> _TASK SET_
A: Reproduce word for word the portion of the article on the Developer's Journey starting with "As you’re bringing" and going on through "without smooth onboarding.".
B: Condense the paragraph of the article on the Developer's Journey that begins "Since then I've been digging deep" into a bulleted list that keeps its main facts.

The Developer’s Journey: LeanUX meets the Customer Lifecycle
I love frameworks. I love discovering, developing, and sharing frameworks. As a designer, they help me do my job and improve my craft.
In the late 1990s, I designed Web communities for eBay, Mplayer, Rock Band, The Sims, and Ultimate Online. Out of that experience, I developed a design framework to help teams understand the dynamics of community-building, leverage best practices, and avoid common mistakes. Although the examples are outdated, the design framework is timeless – and still in use.
Since then I’ve been digging deep into social gaming, health & wellness apps, coop systems, and mobile-centric design – and refining my techniques along the way. I’ve now got a concise, 5-step Player’s Journey Framework (PJF) for creating lasting engagement (embedded below). I’ve had great success using this framework to solve tough design problems and help teams focus on delivering deep value to their customers. It’s been particularly fruitful in the startup community, where I’ve worked with companies like Happify, Lumosity, Crowdstar, Indiegogo and Zendrive to amplify their design efforts and create scaleable social systems.
Today’s smartest startups test their ideas, UX & technology early and often with real users. To mesh smoothly with Lean Startup practices, I’ve added another dimension to the PJF called “The Developer’s Journey” – AKA how you refine and grow your MVP over time. This tells you WHERE to focus your efforts early-on, WHICH elements to flesh out and test first (and delay for later) and HOW to scale and expand on your initial success. Take a look at this matrix:
Along the top (X axis) are the key stages of the Player’s Journey: Onboarding, Habit-Building, Mastery
Down the side (Y axis) are the key stages of the Developer’s Journey: MVP, Beta, Launch, Expansion.
As you’re bringing your product to life via Lean Startup practices, where do you put your focus?
1. Start by developing your Habit Loop.
The purpose of your MVP is to test your core assumptions and better understand the needs, habits and desires of your core audience AKA micro-vertical. Early-on, , focus on testing and tweaking your Habit Loop – AKA game loop, engagement loop, compulsion loop, core loop. Look for the “hook” that gets people coming back regularly – ideally, coming back daily. For testing, find some early-adopter-types in your target demo who are comfortable using your product without smooth onboarding.
2. When you’re ready to scale into Beta, refine your Onboarding
Once you’ve identified a core Habit Loop, you’re in a good position to design an effective onboarding system – which will allow you to scale to a larger, less “insider” audience. As you build and run your Beta (closed and/or open) you’ll want to develop, test and tweak your Onboarding mechanics as you continue to develop and refine your Habit Loop.

> _DATASET RECORDS_
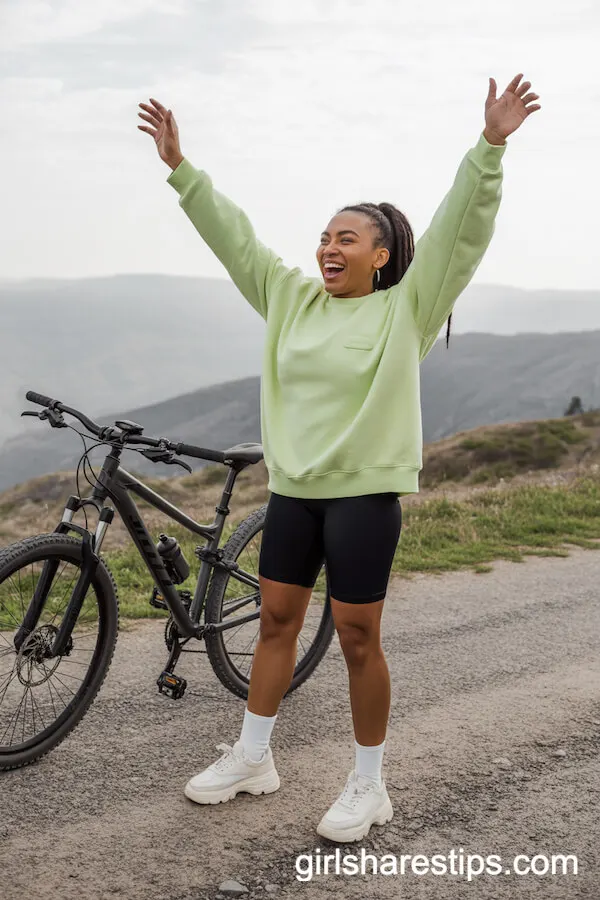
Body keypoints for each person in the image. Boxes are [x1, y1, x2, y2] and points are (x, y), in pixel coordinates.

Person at [137, 73, 540, 843]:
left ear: (381, 257)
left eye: (345, 238)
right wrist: (183, 170)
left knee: (357, 636)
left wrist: (488, 149)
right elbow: (238, 239)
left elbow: (460, 232)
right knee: (278, 620)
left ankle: (369, 784)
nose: (327, 246)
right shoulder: (290, 296)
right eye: (324, 236)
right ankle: (254, 757)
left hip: (364, 498)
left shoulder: (407, 310)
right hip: (295, 492)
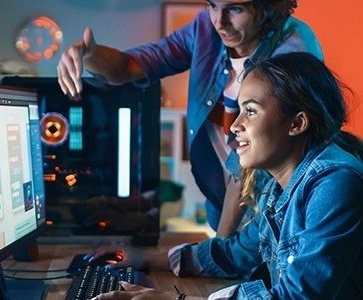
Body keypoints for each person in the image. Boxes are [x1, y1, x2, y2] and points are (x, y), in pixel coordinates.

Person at [85, 52, 363, 299]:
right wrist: (148, 258)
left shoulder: (335, 184)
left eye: (251, 111)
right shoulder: (277, 188)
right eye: (240, 110)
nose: (235, 126)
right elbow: (236, 253)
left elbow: (298, 296)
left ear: (297, 123)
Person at [57, 0, 323, 237]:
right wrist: (87, 55)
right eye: (212, 5)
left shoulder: (293, 47)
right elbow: (131, 66)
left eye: (235, 8)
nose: (220, 22)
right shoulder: (204, 29)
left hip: (274, 213)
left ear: (267, 7)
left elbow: (247, 165)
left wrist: (220, 247)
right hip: (223, 205)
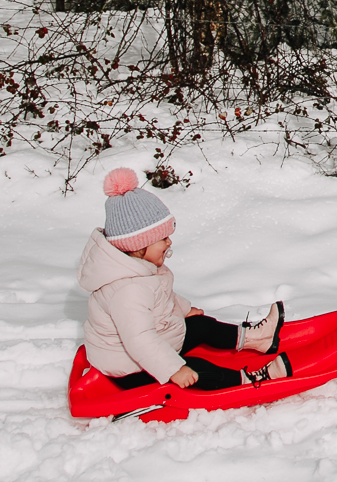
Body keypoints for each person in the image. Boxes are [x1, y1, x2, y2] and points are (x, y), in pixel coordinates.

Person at [78, 167, 290, 390]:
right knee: (194, 368)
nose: (169, 243)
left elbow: (161, 295)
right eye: (162, 238)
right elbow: (139, 340)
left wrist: (184, 310)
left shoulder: (138, 268)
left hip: (140, 350)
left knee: (199, 325)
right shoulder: (127, 289)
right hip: (130, 368)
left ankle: (258, 338)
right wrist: (173, 369)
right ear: (138, 246)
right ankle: (250, 381)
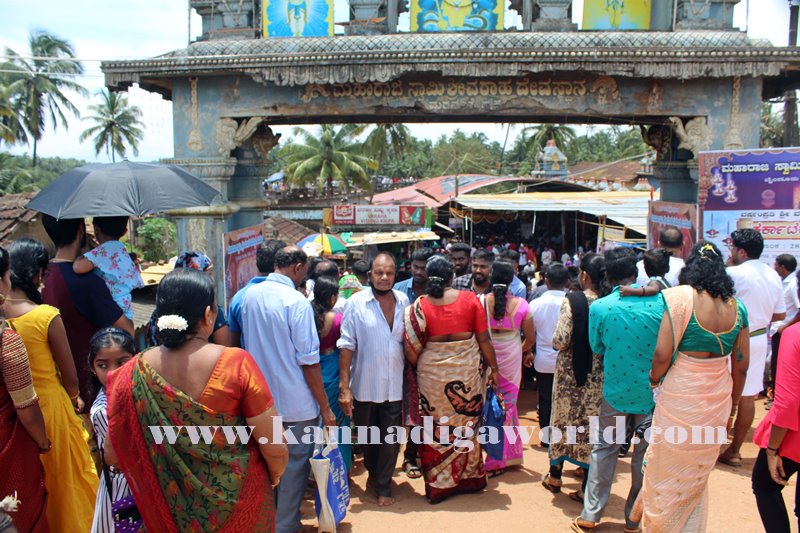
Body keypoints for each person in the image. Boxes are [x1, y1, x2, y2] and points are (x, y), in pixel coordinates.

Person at [107, 268, 288, 531]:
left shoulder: (130, 374)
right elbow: (274, 443)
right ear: (207, 314)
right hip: (240, 507)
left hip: (168, 511)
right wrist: (275, 474)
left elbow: (113, 454)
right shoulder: (235, 364)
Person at [638, 242, 750, 531]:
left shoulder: (678, 297)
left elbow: (662, 354)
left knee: (667, 466)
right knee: (696, 472)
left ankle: (662, 524)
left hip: (681, 393)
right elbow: (741, 365)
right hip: (717, 398)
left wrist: (654, 381)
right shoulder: (737, 308)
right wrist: (733, 405)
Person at [5, 238, 98, 531]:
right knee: (67, 482)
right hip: (51, 411)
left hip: (13, 414)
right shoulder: (45, 315)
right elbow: (70, 377)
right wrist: (74, 397)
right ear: (37, 273)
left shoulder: (4, 319)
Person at [240, 245, 335, 533]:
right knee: (294, 468)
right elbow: (309, 362)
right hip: (295, 402)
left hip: (259, 401)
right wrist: (325, 407)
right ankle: (286, 526)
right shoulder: (296, 302)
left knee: (265, 467)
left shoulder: (249, 297)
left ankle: (269, 523)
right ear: (297, 267)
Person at [573, 247, 662, 533]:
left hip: (616, 391)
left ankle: (590, 514)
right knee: (644, 455)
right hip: (652, 393)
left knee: (604, 449)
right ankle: (633, 518)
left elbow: (597, 347)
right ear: (636, 273)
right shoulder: (662, 303)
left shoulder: (600, 307)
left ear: (607, 277)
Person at [404, 255, 499, 504]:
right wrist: (495, 369)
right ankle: (470, 478)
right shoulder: (471, 300)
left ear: (428, 277)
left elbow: (411, 352)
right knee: (468, 427)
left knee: (435, 429)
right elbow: (484, 340)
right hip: (466, 377)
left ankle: (440, 484)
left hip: (431, 380)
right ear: (452, 277)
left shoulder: (418, 307)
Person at [338, 252, 409, 506]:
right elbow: (346, 345)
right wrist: (344, 386)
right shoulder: (356, 303)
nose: (384, 277)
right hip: (365, 385)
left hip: (395, 385)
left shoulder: (403, 301)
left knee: (390, 439)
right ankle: (374, 474)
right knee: (369, 439)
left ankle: (383, 486)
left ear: (395, 275)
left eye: (389, 273)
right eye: (379, 273)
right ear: (370, 275)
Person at [40, 214, 133, 406]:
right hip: (91, 389)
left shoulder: (42, 276)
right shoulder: (86, 281)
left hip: (60, 389)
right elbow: (126, 330)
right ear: (81, 229)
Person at [720, 229, 786, 467]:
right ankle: (734, 450)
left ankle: (714, 446)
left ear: (741, 251)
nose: (730, 252)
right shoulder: (772, 274)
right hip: (757, 338)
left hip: (731, 338)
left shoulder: (732, 273)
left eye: (732, 248)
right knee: (748, 396)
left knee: (721, 393)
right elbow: (780, 314)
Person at [548, 253, 610, 504]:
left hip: (569, 375)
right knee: (591, 426)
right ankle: (585, 485)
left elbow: (560, 340)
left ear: (584, 275)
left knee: (562, 421)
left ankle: (555, 477)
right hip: (599, 375)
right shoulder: (610, 303)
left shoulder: (573, 300)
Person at [0, 245, 50, 533]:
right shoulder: (6, 341)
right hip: (8, 449)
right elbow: (27, 409)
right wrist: (43, 442)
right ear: (2, 282)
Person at [751, 277, 800, 532]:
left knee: (765, 485)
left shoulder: (794, 335)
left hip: (793, 434)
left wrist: (772, 451)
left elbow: (788, 401)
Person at [479, 260, 534, 475]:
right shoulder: (522, 304)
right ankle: (501, 458)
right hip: (511, 358)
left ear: (491, 277)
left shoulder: (482, 301)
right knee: (508, 406)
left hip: (486, 357)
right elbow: (531, 339)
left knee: (487, 405)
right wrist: (519, 351)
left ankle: (497, 455)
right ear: (512, 280)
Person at [393, 248, 434, 480]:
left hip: (430, 360)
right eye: (415, 267)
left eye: (423, 268)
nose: (418, 272)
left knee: (426, 411)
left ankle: (413, 454)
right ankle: (400, 455)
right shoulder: (399, 290)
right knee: (401, 410)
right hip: (400, 359)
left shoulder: (436, 292)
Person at [88, 328, 135, 533]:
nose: (112, 372)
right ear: (92, 368)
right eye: (102, 365)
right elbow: (117, 458)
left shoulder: (140, 392)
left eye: (121, 362)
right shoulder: (102, 410)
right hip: (124, 486)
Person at [147, 251, 233, 347]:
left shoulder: (160, 313)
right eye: (208, 274)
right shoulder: (211, 311)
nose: (212, 279)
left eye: (211, 273)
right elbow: (226, 347)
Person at [529, 262, 568, 469]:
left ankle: (546, 437)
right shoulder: (572, 302)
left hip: (543, 359)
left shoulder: (536, 304)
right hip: (565, 360)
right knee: (564, 400)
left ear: (546, 281)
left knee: (545, 399)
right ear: (567, 281)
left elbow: (530, 332)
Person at [312, 276, 352, 472]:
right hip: (333, 369)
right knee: (338, 421)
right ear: (332, 297)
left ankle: (316, 469)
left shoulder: (307, 316)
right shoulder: (337, 319)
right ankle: (340, 468)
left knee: (317, 421)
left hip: (313, 370)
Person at [72, 216, 144, 321]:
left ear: (96, 228)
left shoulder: (103, 250)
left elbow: (78, 267)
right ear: (125, 231)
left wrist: (82, 256)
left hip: (110, 310)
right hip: (125, 308)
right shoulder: (122, 250)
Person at [228, 239, 286, 348]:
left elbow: (234, 344)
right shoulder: (290, 296)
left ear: (257, 263)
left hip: (248, 358)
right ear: (283, 264)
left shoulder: (239, 298)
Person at [768, 254, 799, 408]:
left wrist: (786, 327)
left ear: (782, 267)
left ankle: (778, 399)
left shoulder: (793, 285)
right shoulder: (784, 282)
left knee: (781, 367)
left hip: (784, 332)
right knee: (776, 365)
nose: (774, 267)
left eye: (776, 265)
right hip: (779, 331)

> _RESPONSES TO THE TASKS_
A:
As you’re bringing your product to life via Lean Startup practices, where do you put your focus?
1. Start by developing your Habit Loop.
The purpose of your MVP is to test your core assumptions and better understand the needs, habits and desires of your core audience AKA micro-vertical. Early-on, , focus on testing and tweaking your Habit Loop – AKA game loop, engagement loop, compulsion loop, core loop. Look for the “hook” that gets people coming back regularly – ideally, coming back daily. For testing, find some early-adopter-types in your target demo who are comfortable using your product without smooth onboarding.

B:
- Areas explored since the late 1990s: social gaming, health and wellness apps, coop systems, and mobile-centric design, with techniques refined along the way.
- Result: a concise, 5-step Player's Journey Framework (PJF) for creating lasting engagement.
- Uses: solving tough design problems and helping teams focus on delivering deep value to their customers.
- Most fruitful in the startup community, working with Happify, Lumosity, Crowdstar, Indiegogo, and Zendrive to amplify their design efforts and create scalable social systems.